──────── Input ────────

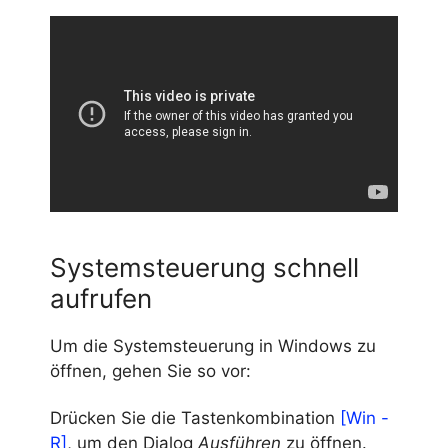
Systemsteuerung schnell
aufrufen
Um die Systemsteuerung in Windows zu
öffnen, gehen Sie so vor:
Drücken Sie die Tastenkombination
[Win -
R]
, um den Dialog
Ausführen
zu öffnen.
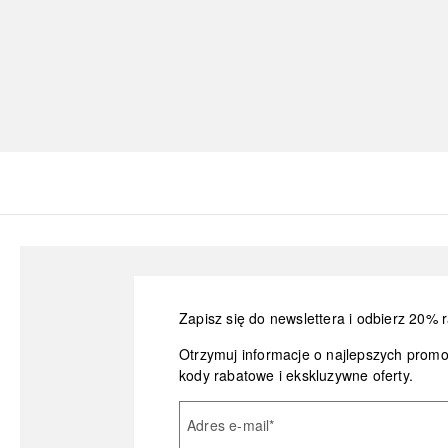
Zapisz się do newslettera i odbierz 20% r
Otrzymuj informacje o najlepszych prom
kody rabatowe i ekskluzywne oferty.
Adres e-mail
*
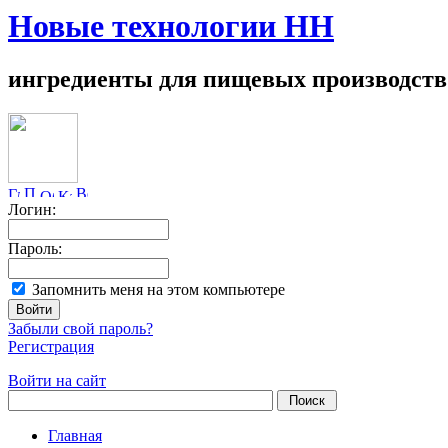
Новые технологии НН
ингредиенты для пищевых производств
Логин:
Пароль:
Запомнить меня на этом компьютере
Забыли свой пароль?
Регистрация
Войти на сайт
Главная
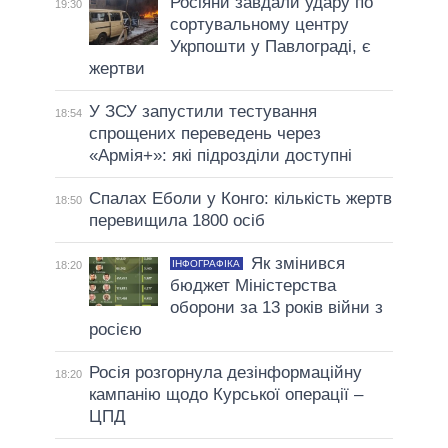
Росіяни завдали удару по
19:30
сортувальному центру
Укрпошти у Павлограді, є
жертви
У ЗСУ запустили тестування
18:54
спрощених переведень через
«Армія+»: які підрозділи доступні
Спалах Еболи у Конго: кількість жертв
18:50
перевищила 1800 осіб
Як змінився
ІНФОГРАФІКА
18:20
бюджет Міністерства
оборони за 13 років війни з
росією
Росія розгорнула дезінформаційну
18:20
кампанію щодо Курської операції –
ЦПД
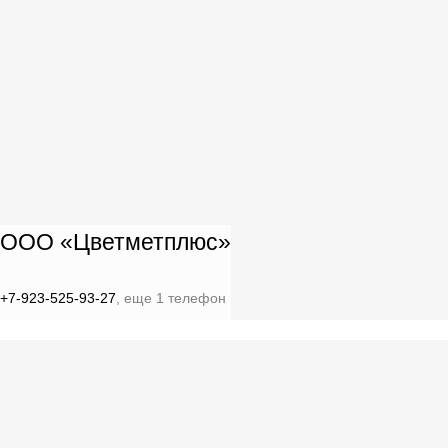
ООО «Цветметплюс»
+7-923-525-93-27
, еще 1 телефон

────────
──────── Input ────────

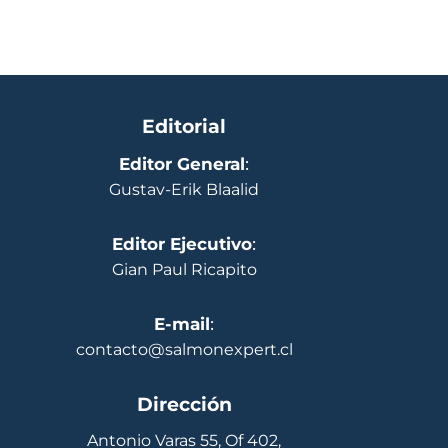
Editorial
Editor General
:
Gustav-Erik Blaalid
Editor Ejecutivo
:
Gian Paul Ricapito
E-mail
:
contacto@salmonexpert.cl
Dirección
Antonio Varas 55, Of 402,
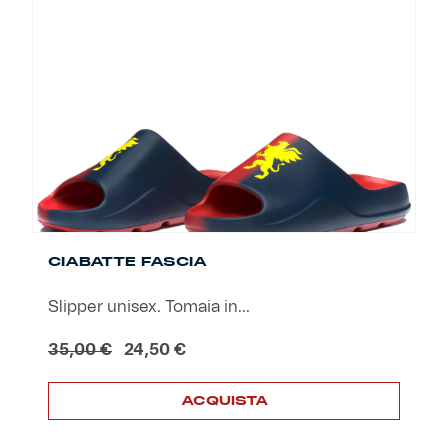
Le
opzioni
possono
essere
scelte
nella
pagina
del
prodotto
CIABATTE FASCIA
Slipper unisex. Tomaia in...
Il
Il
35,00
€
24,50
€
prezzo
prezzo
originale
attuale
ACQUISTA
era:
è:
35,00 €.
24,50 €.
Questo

────────

[Request]: The lines above that hold the string "Systemsteuerung" are to be located and copied.

[The completed task]:
Systemsteuerung schnell
Um die Systemsteuerung in Windows zu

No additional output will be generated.